What DevOps Engineers Should Learn Next | The AI Skills Gap | Brillius
Career guidance for DevOps engineers. The specific AI and AIOps skills most in demand in 2025 and the fastest path to building them with hands-on practice.
- What skills should DevOps engineers learn next?
- The highest-value next skills for DevOps engineers are AI-powered observability, automated incident response, ML-based anomaly detection, and AI-assisted runbook automation — collectively known as AIOps.
- Is AI and AIOps the next step after traditional DevOps?
- For engineers with solid DevOps foundations, yes. AIOps is the natural progression for those targeting senior SRE, platform engineering, and AI-augmented operations roles — the fastest-growing segment of the DevOps job market.
- What specific tools should DevOps engineers add to their skill set?

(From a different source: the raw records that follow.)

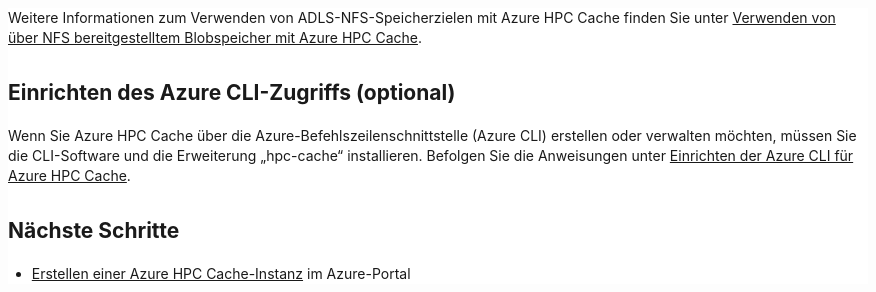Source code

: Weitere Informationen zum Verwenden von ADLS-NFS-Speicherzielen mit Azure HPC Cache finden Sie unter [Verwenden von über NFS bereitgestelltem Blobspeicher mit Azure HPC Cache](nfs-blob-considerations.md).

## <a name="set-up-azure-cli-access-optional"></a>Einrichten des Azure CLI-Zugriffs (optional)

Wenn Sie Azure HPC Cache über die Azure-Befehlszeilenschnittstelle (Azure CLI) erstellen oder verwalten möchten, müssen Sie die CLI-Software und die Erweiterung „hpc-cache“ installieren. Befolgen Sie die Anweisungen unter [Einrichten der Azure CLI für Azure HPC Cache](az-cli-prerequisites.md).

## <a name="next-steps"></a>Nächste Schritte

* [Erstellen einer Azure HPC Cache-Instanz](hpc-cache-create.md) im Azure-Portal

- DevOps engineers should add AI observability platforms like Dynatrace and Datadog AI features, AIOps event correlation tools like BigPanda and Moogsoft, and hands-on experience with ML-assisted deployment and incident management workflows.
- How do DevOps engineers stay relevant as AI transforms operations?
- DevOps engineers stay relevant by building AI-tool literacy, practicing AIOps workflows in hands-on environments, and demonstrating measurable operational outcomes with AI-augmented tooling — not by waiting for AI adoption to reach them.
- What is the fastest way to learn AIOps as a working DevOps engineer?
- Structured hands-on training with a guided curriculum and live lab environments. Brillius AI Labs compresses the learning curve by pairing structured lessons with immediate practice, AI instructor support, and role-specific interview preparation.